Most changes would still block, yes, but at least in PostgreSQL many changes will only block a short time (since they do not require a full table rewrite, only altering the table descirption) and in my experience rewriting a table is generally quick for a decent sized database (tables with a handful of millions of rows).

jcromartie · on Feb 23, 2012

I see. That makes much more sense. Yes, I suppose I'm used to DB servers that are more nimble in that department.

kfool · on Feb 24, 2012

NoSQL does not support flexibility of schema change.

http://chronicdb.com/blogs/nosql_is_technologically_inferior....

Flexibility of schema definition and flexibility of schema change are two different things. Defining schemas only involves data.

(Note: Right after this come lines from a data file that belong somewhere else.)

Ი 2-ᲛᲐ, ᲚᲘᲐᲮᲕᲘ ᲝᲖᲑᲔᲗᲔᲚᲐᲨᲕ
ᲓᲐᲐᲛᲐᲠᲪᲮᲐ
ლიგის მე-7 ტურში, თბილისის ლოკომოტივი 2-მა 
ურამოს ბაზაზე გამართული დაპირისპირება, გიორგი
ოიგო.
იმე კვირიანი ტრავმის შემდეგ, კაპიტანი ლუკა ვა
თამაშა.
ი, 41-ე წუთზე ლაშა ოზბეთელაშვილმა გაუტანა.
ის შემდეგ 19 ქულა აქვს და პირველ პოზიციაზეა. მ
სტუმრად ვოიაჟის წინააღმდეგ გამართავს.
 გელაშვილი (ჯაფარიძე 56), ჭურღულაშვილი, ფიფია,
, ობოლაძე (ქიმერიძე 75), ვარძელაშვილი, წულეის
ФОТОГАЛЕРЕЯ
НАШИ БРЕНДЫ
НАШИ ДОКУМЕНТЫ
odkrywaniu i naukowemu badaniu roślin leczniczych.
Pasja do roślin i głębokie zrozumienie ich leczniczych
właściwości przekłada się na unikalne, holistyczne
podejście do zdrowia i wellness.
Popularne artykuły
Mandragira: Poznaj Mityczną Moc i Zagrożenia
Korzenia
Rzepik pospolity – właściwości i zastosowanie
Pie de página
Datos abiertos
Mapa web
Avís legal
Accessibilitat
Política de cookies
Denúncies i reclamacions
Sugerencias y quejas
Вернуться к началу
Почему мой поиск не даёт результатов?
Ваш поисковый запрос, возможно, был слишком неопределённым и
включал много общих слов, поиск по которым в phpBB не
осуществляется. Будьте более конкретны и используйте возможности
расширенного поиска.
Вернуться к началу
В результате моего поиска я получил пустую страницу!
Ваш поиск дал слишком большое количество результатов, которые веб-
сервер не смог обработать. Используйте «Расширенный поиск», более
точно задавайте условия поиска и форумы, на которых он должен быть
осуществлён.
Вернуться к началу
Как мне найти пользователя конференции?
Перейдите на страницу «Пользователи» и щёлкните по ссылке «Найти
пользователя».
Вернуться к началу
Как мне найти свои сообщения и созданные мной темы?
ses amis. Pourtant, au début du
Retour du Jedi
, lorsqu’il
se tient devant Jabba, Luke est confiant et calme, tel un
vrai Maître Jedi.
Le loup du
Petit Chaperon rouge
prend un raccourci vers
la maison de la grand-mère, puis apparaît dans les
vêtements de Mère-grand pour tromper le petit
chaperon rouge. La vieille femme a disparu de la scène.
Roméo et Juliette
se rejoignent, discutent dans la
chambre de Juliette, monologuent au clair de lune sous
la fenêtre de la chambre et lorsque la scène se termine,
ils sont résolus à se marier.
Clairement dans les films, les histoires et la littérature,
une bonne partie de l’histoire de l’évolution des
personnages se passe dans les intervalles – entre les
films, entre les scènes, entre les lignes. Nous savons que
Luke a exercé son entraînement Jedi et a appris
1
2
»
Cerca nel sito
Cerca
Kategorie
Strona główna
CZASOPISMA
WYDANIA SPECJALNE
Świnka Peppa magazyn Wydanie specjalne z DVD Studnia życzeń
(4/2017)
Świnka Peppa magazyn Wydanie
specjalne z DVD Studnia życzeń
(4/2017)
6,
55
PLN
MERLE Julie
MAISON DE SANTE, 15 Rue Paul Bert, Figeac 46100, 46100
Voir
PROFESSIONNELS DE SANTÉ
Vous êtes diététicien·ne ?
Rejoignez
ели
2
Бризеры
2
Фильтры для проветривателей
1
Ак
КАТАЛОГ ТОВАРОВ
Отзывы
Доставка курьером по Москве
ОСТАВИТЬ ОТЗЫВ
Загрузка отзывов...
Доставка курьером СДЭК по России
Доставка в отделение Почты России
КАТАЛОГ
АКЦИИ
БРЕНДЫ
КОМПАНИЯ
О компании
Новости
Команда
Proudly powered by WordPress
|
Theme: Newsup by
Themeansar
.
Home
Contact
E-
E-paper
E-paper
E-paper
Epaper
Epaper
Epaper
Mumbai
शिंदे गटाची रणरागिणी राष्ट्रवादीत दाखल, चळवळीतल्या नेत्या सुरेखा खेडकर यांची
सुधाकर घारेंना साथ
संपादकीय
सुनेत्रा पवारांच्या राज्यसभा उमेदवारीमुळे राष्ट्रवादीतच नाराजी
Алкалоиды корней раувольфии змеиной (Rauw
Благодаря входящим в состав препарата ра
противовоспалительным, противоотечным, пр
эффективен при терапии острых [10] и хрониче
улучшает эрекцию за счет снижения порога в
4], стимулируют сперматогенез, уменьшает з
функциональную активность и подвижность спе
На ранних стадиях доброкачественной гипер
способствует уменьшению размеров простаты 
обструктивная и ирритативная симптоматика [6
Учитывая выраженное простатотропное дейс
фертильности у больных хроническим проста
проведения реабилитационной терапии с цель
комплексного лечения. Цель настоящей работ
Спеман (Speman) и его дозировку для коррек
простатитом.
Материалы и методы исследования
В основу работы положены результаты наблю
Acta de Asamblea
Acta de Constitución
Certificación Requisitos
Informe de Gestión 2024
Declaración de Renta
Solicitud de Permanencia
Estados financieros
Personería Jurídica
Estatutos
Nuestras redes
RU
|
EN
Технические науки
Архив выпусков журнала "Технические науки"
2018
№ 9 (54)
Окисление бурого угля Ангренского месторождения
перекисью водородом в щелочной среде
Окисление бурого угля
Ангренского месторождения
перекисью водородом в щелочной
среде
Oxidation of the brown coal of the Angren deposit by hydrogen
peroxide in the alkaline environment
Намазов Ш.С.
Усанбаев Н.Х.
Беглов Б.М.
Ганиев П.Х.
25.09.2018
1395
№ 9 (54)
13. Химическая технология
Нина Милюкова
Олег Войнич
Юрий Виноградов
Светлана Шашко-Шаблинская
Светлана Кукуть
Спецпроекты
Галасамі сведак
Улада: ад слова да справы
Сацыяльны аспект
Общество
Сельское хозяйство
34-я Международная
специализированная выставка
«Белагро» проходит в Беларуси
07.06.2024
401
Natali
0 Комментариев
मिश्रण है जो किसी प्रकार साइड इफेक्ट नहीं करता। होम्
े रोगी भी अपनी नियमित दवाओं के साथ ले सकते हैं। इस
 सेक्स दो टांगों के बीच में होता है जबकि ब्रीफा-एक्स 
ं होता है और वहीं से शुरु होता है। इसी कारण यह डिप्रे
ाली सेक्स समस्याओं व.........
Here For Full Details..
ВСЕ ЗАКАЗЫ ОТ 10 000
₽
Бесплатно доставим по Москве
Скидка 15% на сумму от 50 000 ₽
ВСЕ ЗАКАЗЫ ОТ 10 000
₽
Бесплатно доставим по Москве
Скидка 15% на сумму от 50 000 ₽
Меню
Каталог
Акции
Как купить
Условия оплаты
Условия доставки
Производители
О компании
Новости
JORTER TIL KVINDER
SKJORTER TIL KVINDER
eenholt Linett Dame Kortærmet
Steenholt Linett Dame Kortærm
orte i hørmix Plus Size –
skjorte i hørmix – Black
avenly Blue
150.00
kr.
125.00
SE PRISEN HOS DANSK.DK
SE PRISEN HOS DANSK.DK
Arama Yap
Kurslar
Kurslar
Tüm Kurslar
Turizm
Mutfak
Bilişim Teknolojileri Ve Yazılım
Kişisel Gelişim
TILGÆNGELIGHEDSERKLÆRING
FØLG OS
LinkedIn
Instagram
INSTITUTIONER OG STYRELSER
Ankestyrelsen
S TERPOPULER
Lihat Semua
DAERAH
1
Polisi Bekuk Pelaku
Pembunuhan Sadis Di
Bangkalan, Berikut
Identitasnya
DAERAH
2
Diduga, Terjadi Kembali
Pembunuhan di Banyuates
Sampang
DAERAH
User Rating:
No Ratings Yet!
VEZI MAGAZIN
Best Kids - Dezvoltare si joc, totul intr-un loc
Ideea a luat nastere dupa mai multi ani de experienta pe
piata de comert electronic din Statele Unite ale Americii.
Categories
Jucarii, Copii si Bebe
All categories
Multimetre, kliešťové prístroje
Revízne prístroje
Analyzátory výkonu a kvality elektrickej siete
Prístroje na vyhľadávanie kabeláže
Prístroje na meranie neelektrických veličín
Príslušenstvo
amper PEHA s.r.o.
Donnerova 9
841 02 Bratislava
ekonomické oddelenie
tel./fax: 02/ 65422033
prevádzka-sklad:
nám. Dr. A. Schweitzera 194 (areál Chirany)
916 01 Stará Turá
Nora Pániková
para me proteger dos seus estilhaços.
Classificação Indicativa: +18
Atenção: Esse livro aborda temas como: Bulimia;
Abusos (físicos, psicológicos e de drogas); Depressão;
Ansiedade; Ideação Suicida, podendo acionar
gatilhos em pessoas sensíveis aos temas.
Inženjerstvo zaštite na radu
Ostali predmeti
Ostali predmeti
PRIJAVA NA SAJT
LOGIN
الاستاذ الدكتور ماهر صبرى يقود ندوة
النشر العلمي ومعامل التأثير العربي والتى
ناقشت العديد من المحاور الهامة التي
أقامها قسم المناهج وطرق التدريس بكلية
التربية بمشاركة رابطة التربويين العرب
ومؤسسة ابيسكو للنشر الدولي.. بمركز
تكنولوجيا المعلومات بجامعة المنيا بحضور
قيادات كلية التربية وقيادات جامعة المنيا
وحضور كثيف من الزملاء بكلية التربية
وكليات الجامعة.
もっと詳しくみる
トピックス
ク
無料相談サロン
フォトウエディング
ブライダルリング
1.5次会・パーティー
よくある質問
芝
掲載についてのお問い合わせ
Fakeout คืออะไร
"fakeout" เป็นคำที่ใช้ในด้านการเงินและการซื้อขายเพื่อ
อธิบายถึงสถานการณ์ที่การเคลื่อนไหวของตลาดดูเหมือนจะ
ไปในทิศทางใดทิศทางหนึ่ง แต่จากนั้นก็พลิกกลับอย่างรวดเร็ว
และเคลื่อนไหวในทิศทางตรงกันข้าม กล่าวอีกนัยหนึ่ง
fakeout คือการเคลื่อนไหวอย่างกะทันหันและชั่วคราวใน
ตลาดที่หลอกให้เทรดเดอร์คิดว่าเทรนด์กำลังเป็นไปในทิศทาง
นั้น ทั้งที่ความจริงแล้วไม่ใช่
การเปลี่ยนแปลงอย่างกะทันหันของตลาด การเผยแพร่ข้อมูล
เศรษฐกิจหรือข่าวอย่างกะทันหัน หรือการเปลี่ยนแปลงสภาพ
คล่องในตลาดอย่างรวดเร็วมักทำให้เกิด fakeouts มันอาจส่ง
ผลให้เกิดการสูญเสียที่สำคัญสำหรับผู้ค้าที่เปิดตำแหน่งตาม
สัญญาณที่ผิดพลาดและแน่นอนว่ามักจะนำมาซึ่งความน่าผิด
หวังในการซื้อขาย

But changing schemas involves not just data, but code too.

huggyface · on Feb 23, 2012

There are other reasons to choose NoSQL For example, when Craigslist was using mySql and they had to change their schema, it took MONTHS to facilitate the change across all their slaves.

That isn't a reason to choose NoSQL. That's a reason to-

-doubt MySQL -- many of the purported downsides of SQL solutions (for instance the ridiculous "avoid joins" meme that has zero bearing on any good database product) are actually MySQL problems. Or rather, they were -- the product has made some pretty incredible strides.

-understand and embrace normalization. Most of the "we keep trying to change our schema and SQL is just so restrictive" stories could often be described as "the problems with denormalization".